There are important limitations to the current study. Forty per cent of eligible patients were not included because of limited availability of a small research team. We cannot say if this influenced results, but those that were not included did not differ in age, weight or risk of surgery from the study cohort (data not shown).

For safety reasons the perfusionist was not blinded to group allocation. Although all other staff were blinded, conduct of CPB was identical in both groups and NO administration was not identified in the patient record, this is a potential source of bias.

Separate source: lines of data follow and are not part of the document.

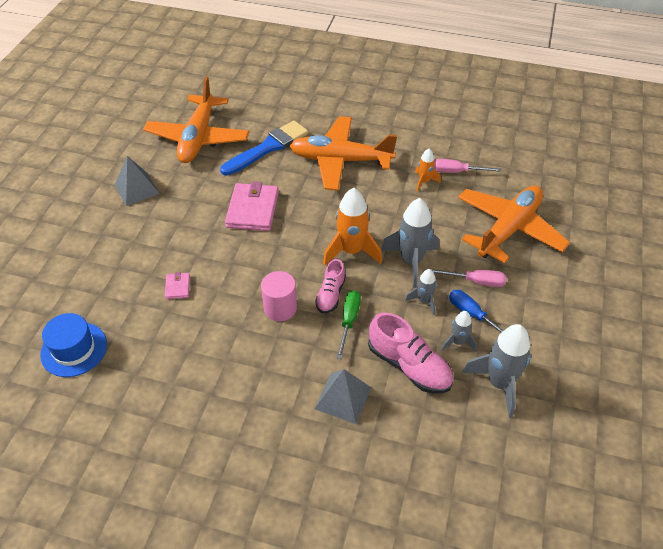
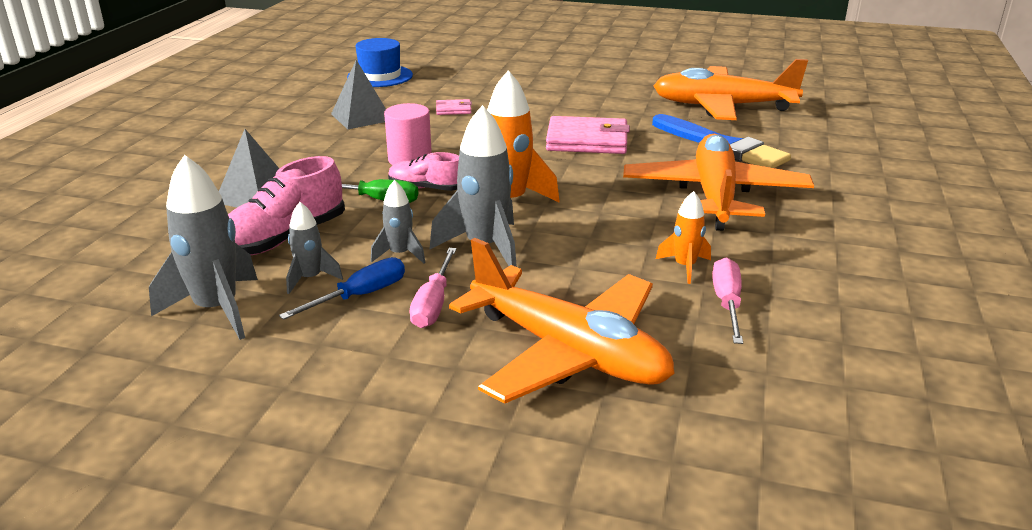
camera: 90 degrees right, 20 degrees down
(137, 189) = (612, 84): grey pyramid -> grey pyramid (361, 117)

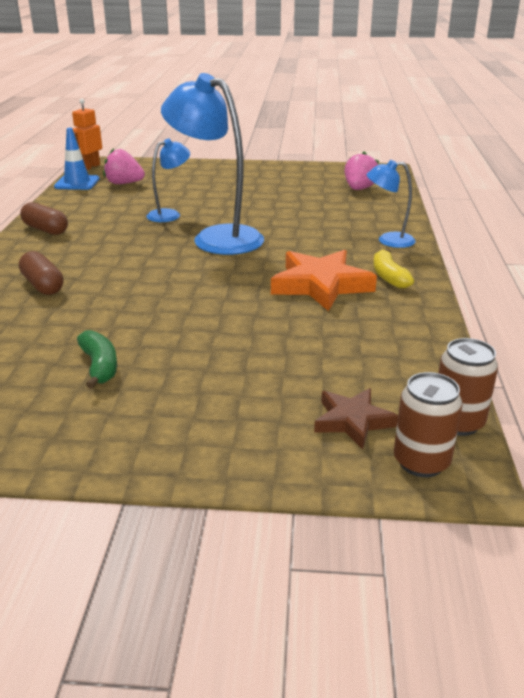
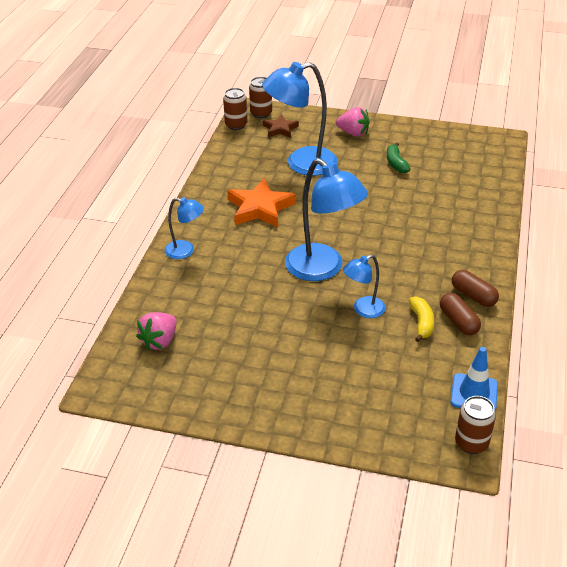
camera: 170 degrees left, 10 degrees up
(43, 285) = (448, 225): brown capsule -> brown capsule (458, 321)
(90, 167) = (471, 443): orange robot -> brown can
(124, 183) = (418, 385): pink strawberry -> pink strawberry (353, 133)
(280, 351) = (301, 163): none -> blue lamp
(389, 277) = (210, 211): yellow banana -> yellow banana (421, 323)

Control placebo gas has been used in trials investigating the effect of NO in the past [41]. We made a pragmatic decision not to further complicate conduct of CPB by using a control placebo gas; study patients already had an additional NO cylinder and delivery device, along with opaque draping of the entire apparatus.

Although the number of patients in the study is relatively large, this single-centre investigation is limited in its general applicability. Local practices regarding conduct of anaesthesia, CPB, surgery, ECMO deployment and post-operative care may all have influenced outcomes.

In this study we chose to focus on clinical outcomes, rather than to investigate mechanisms of protection or markers of organ injury. There is a compelling case for a larger, multicentre trial to confirm or refute our findings, and to further define which groups of patients or operative procedures might most benefit from this intervention. Although reduction in LCOS was only demonstrated in the younger cohort, there may be other effects of NO administration in older children and adults that deserve specific study. In addition, further investigations are necessary to address the means by which NO may exert remote effects, and to elucidate organ-specific effects and protective mechanisms.

Conclusions

Administration of nitric oxide to the CPB oxygenator during paediatric cardiac surgery reduced the incidence of post-operative low cardiac output syndrome. This effect was age-dependent, with the greatest effect observed in younger children. We believe that this safe and relatively simple intervention has the potential to improve short-term outcomes for children undergoing cardiac surgery. Larger studies are needed to validate these findings.